6.5 FUNDING NEEDS AND OPPORTUNITIES The costs associated with designing, deploying and operating an ITS requires jurisdictions to be flexible in their use of federal, state and local revenues. Since the advent of the Intermodal Surface Transportation Efficiency Act of 1991, and its successor the Transportation Equity Act for the 21st Century, the federal government has provided states with unprecedented flexibility and discretion in how Federal Highway Trust Fund money can be used to enhance the surface transportation system. However, this distributed responsibility results in more demands from all sectors of the transportation community. Furthermore, budgets are becoming more and more limited as local revenues are restrained due to economic shortfalls or other factors. Because of this, ITS projects will encounter greater competition with other types of both traditional and non-traditional transportation projects.

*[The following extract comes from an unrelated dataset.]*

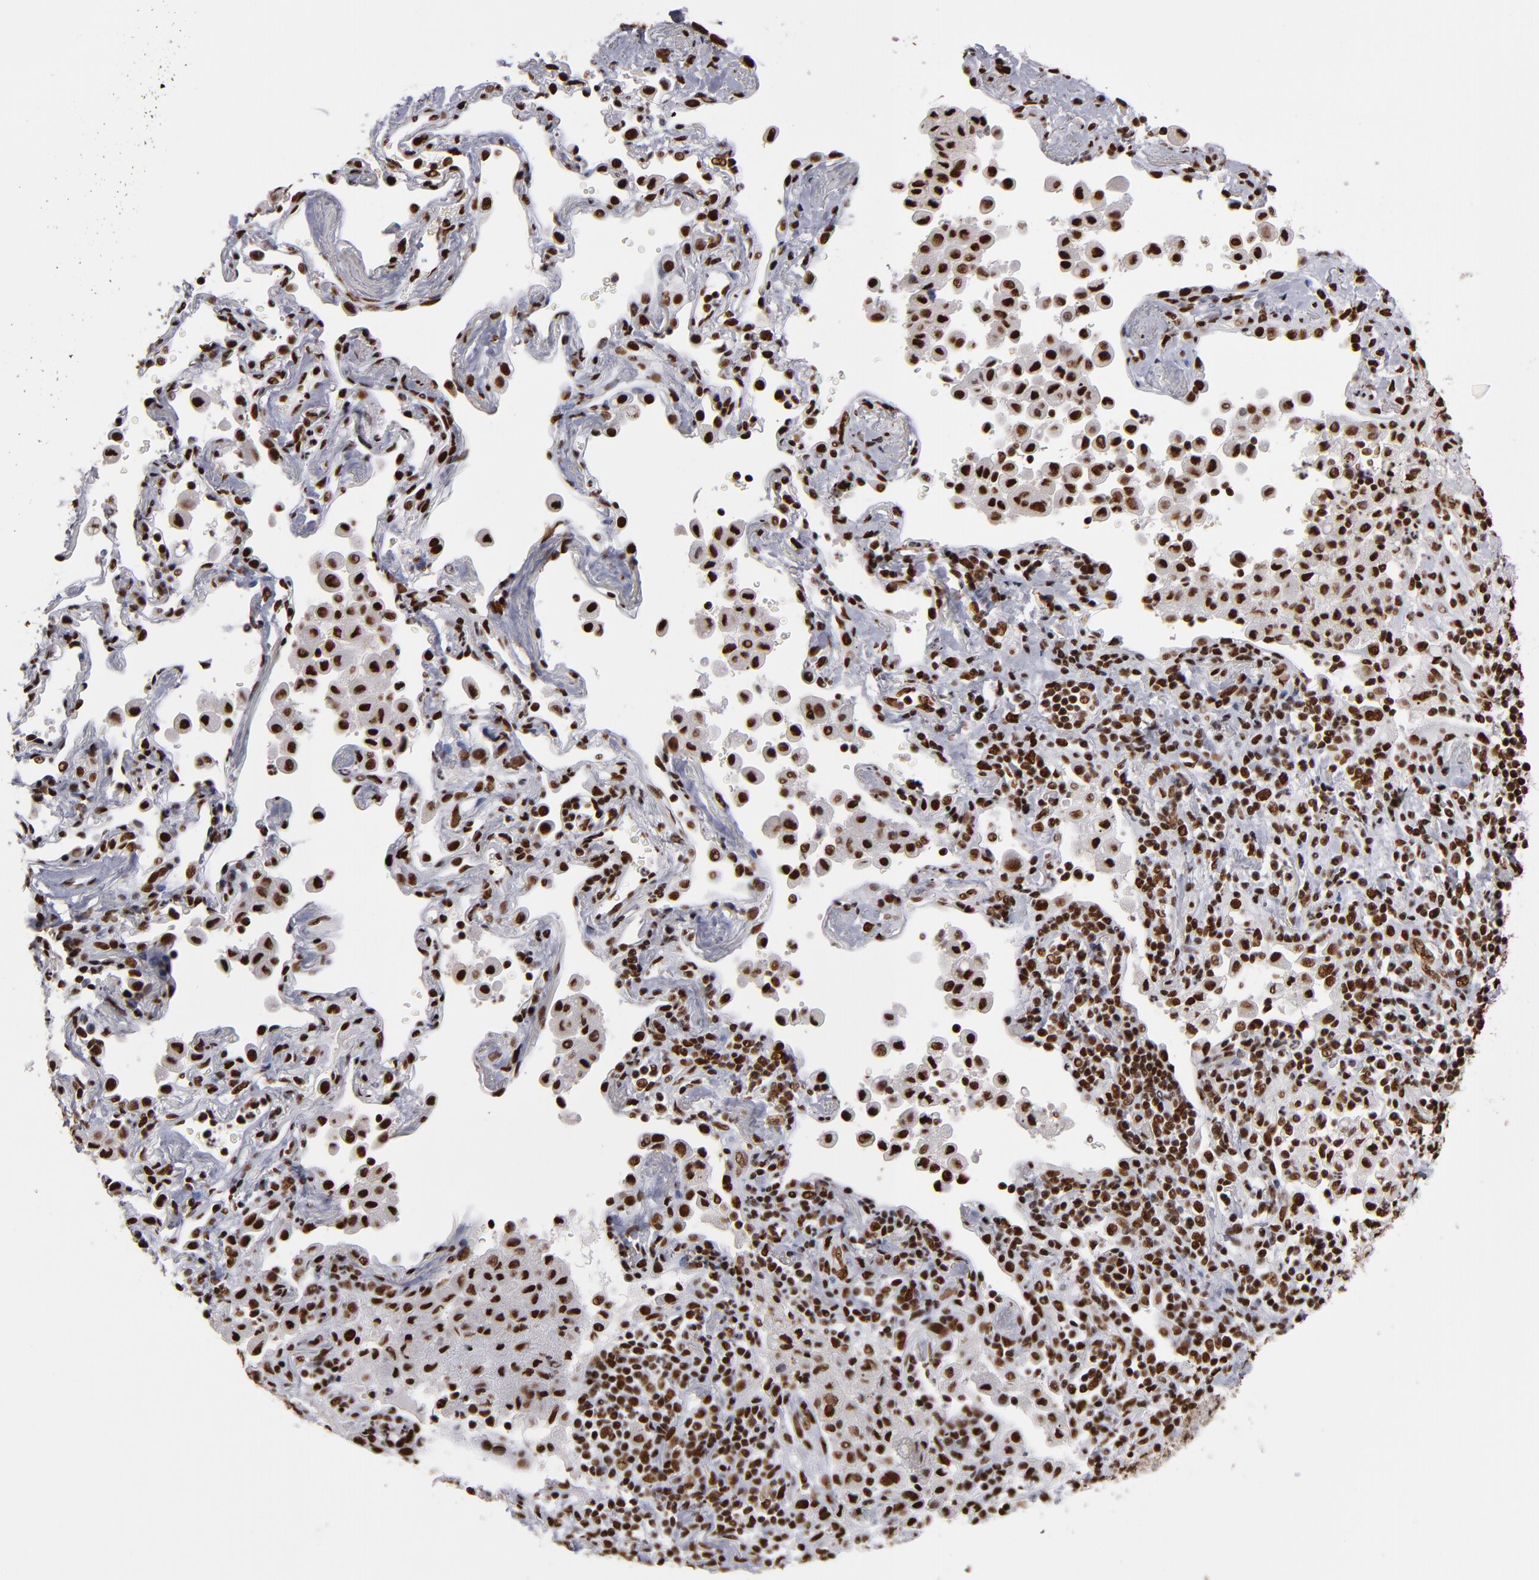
{"staining": {"intensity": "strong", "quantity": ">75%", "location": "nuclear"}, "tissue": "lung cancer", "cell_type": "Tumor cells", "image_type": "cancer", "snomed": [{"axis": "morphology", "description": "Squamous cell carcinoma, NOS"}, {"axis": "topography", "description": "Lung"}], "caption": "Human lung squamous cell carcinoma stained for a protein (brown) shows strong nuclear positive positivity in approximately >75% of tumor cells.", "gene": "MRE11", "patient": {"sex": "female", "age": 67}}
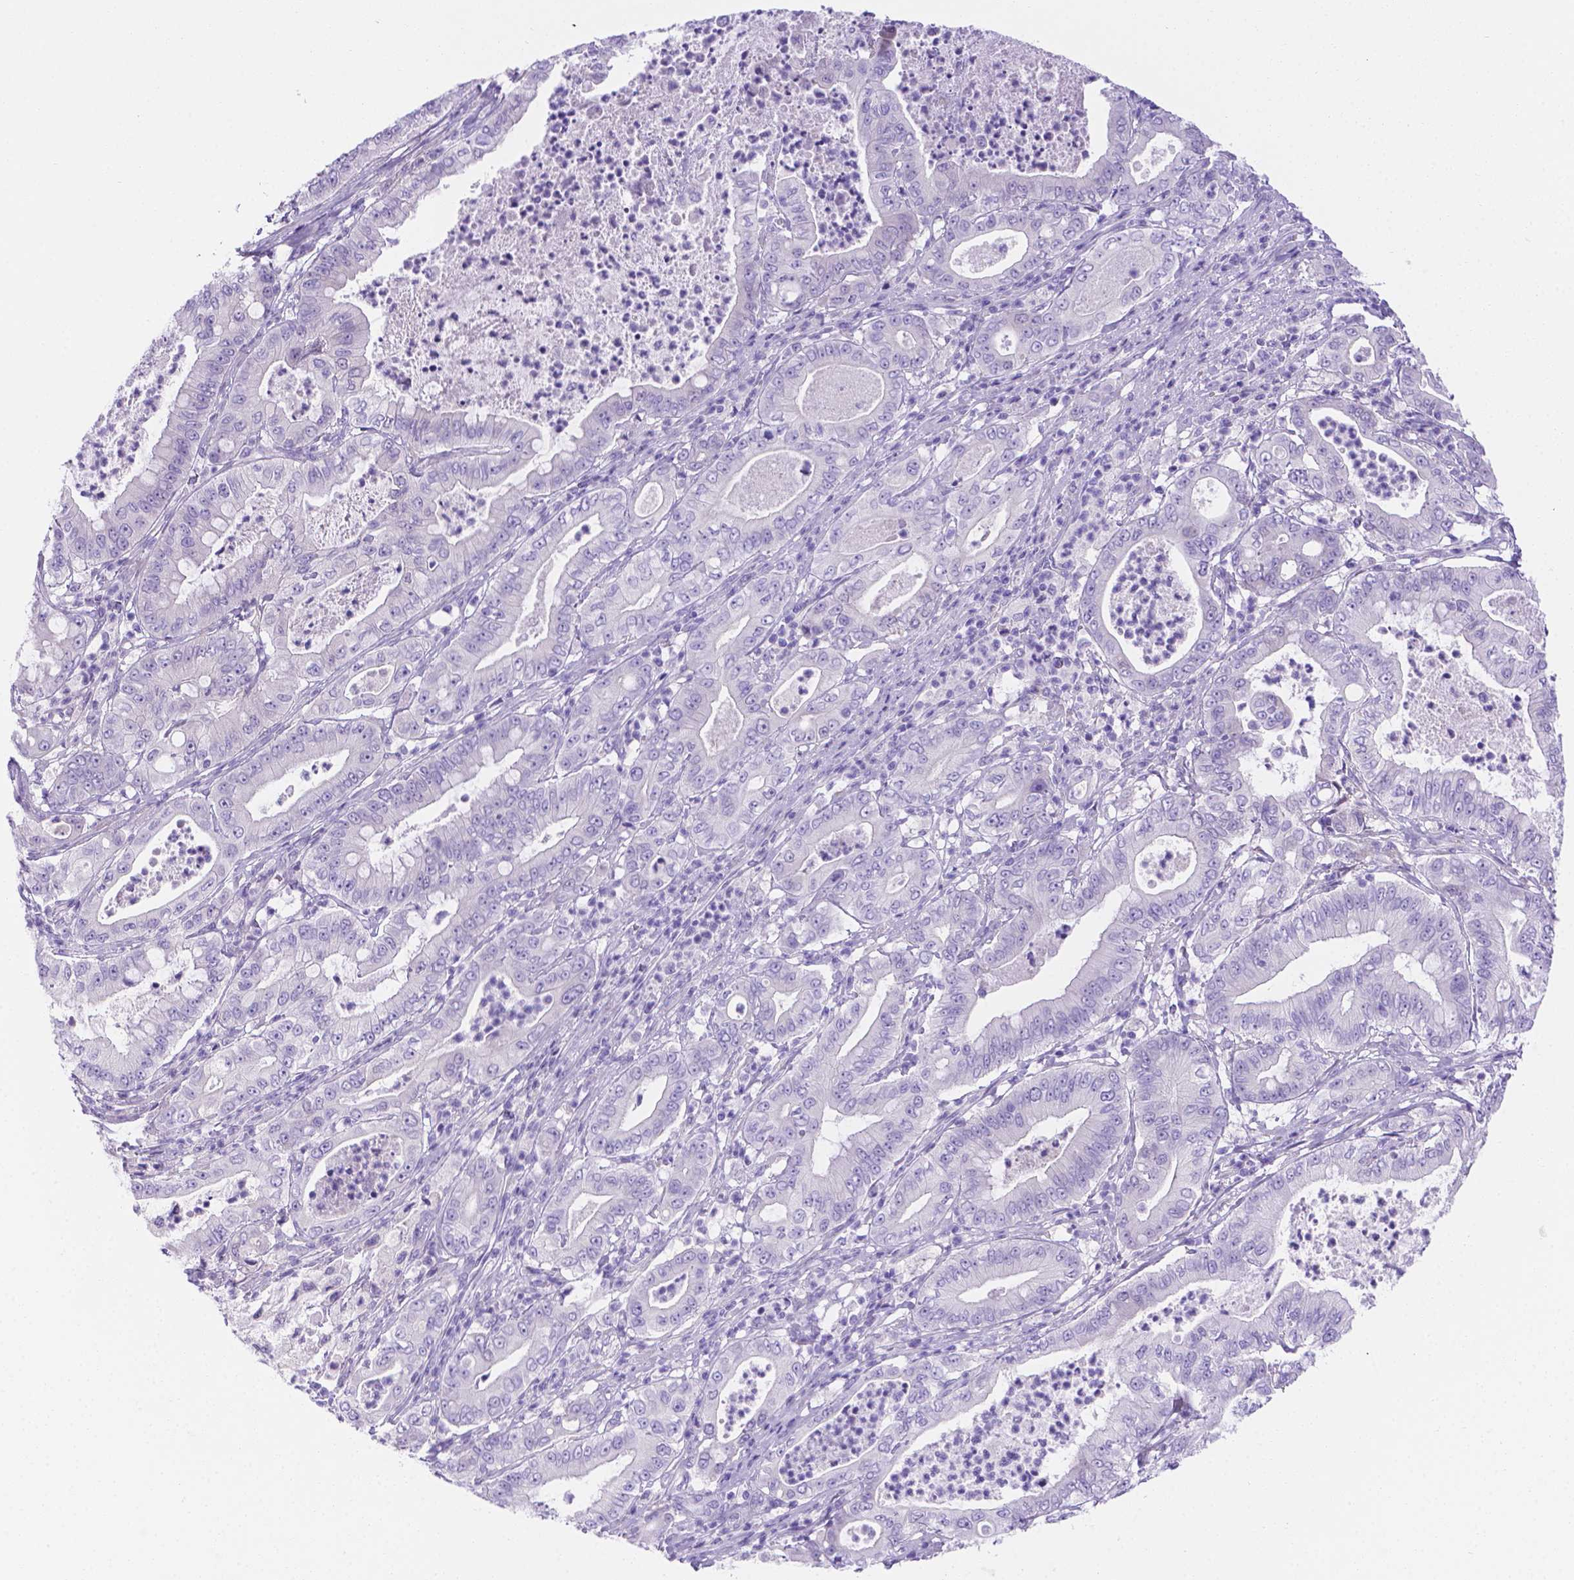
{"staining": {"intensity": "negative", "quantity": "none", "location": "none"}, "tissue": "pancreatic cancer", "cell_type": "Tumor cells", "image_type": "cancer", "snomed": [{"axis": "morphology", "description": "Adenocarcinoma, NOS"}, {"axis": "topography", "description": "Pancreas"}], "caption": "This is a photomicrograph of immunohistochemistry staining of pancreatic adenocarcinoma, which shows no expression in tumor cells. Nuclei are stained in blue.", "gene": "MLN", "patient": {"sex": "male", "age": 71}}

Funding Needs This section describes the specific items that must be funded in order to successfully develop, implement, operate, and maintain ITS.

Planning and Design As with most capital projects, ITS projects require planning and design work to determine what will be built, how it will be built, what level of mitigation (if any) is required. Special attention needs to be paid to ensure that enough funds are allocated for planning and design. This is crucial for adequately defining the project, so that cost estimates are reasonably accurate to budget for the construction, operations, and maintenance phases.

Project Capital Capital expenditures for ITS will include, but are not limited to:

• Infrastructure, including roadside devices, communications media (e.g., fiber-optic cable), and the infrastructure required for the Integrated Transportation Operations and Communications Center. • Software and other materials directly tied to the project implementation (e.g., marketing, training materials, etc.). These are generally one-time charges.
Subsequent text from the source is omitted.